Columns

Column: Victory for farmland preservation in Suffolk

Suffolk County’s visionary farmland preservation program has just achieved a triumph. The state’s Appellate Division last month rejected a ruling by a state Supreme Court justice in 2016 that hamstrung the program. Conceived by County Executive John Klein, the program, begun in 1974, is based on the brilliant and then novel idea of purchasing development rights. Farmers are paid the difference between the value of their land in agriculture and what they could get for it if they sold it to a developer. In return, the land is kept in agriculture in perpetuity.

The Suffolk program, emulated across the nation, has been central in keeping Suffolk a top agricultural county in New York State. Not only do the farms of the county, on some of the best soils on the planet, produce food and other agricultural products, but they are integral to Suffolk’s thriving tourism industry.

However, the Long Island Pine Barrens Society brought a misguided lawsuit claiming that allowing “structures” on preserved farmland, as permitted by amendments to the program approved by the Suffolk Legislature, was not legal. And Justice Thomas Whelan supported the claim.

Great credit for the successful appeal goes to Suffolk County Executive Steve Bellone, the Suffolk Legislature and the county farmland committee. Once the lawsuit was brought, the county promptly arranged to retain a law firm that has long fought for the environment, Riverhead-based Twomey, Latham, Shea, Kelley and Quartararo. Handling the appeal was a partner in the firm, Lisa Clare Kombrink, who has a specialty in farmland preservation as former Southampton Town attorney. In a statement, Twomey, Latham noted how it “fought back the efforts of the Long Island Pine Barrens Society to jeopardize the county program.”

If the ruling had been allowed to stand it would “effectively gut the farmland preservation program,” said Mr. Bellone. “If farmers can’t do the things necessary to run a successful operation, we can’t have farming here anymore.”

Legislator Al Krupski (D-Cutchogue), who is a fourth-generation Suffolk farmer, said: “There is great diversity in agriculture, and not everyone understands what is needed to operate a productive farm or agricultural operation. Agriculture is changing. Different farming techniques, new technology and methods are emerging, along with the opportunities they present. Infrastructure needs may change. We need to adapt to accommodate these changes if we want to preserve agriculture and farming.”

Legislator Bridget Fleming (D-Noyac) said: “Our critically important agricultural industry will only survive if farmers can undertake the basic practices that make a farm work.”

The Appellate Division in its majority decision stated the county’s “special use permits” for accessory structures “all constitute or are sufficiently related to agricultural production.”
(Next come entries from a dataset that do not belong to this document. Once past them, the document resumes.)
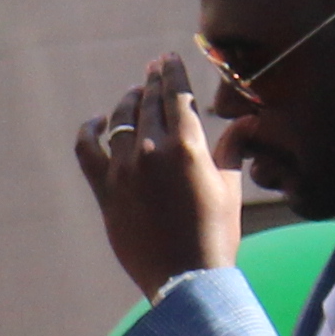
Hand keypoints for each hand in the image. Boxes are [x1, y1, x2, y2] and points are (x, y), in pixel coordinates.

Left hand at [73, 57, 243, 294]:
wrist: (185, 277)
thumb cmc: (216, 234)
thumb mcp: (230, 187)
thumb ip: (233, 147)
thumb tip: (246, 118)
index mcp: (188, 145)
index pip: (177, 95)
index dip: (172, 72)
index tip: (168, 58)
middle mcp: (153, 150)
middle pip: (150, 102)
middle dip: (153, 81)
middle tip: (153, 67)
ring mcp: (124, 168)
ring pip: (121, 120)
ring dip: (129, 101)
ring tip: (135, 94)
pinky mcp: (105, 189)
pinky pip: (88, 149)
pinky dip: (90, 131)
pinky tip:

Justice Whelan “basically misconstrued what the county’s original intent was — to prevent the development of farmland but still allow typical and acceptable farm practices to be utilized,” explained state Assemblyman Fred Thiele, Jr. (I-Sag Harbor). The farmland preservation program “didn’t freeze in a moment of time” structures that could be on a farm. Farmers who have put their land into preservation under the program, said Mr. Thiele, have been “entitled” to build sheds, barns and other structures “as long as they complied with the definition of agricultural practices. The idea was that farming is dynamic and that there would have to be changes in the future.”

John Halsey, president of the Peconic Land Trust, said Suffolk’s “landmark” farmland preservation program “is about assuring the future of farming and agricultural production first and foremost” and, “agricultural production by definition includes structures like barns, greenhouses and fences.” The program, “the first of its kind in the country, was created to protect not only farmland but farming. Farm operations by definition are the land, the structures, the improvements and the practices necessary to perform agricultural production.”

Rob Carpenter, administrative director of the Long Island Farm Bureau, emphasized that “farmers need to have the ability to change with the times … Farming today is very sophisticated and complicated … No farmer is going to preserve their land if they can’t continue as a farm operation and that means with modern agriculture having the necessary infrastructure in order to farm.”

By bringing its lawsuit, the Long Island Pine Barrens Society broke a long tradition of environmental groups in Suffolk joining in a “big tent” approach, working cooperatively with each other. Whether it had to do with open space, farmland preservation, preserving the Pine Barrens, clean water, battling nuclear power in Suffolk and challenging offshore oil drilling, they have — until the Pine Barrens Society’s lawsuit — worked in harmony.

Karl Grossman is a veteran journalist and professor and a member of the Press Club of Long Island’s Journalism Hall of Fame. His Suffolk Closeup column is syndicated in newspapers across the county.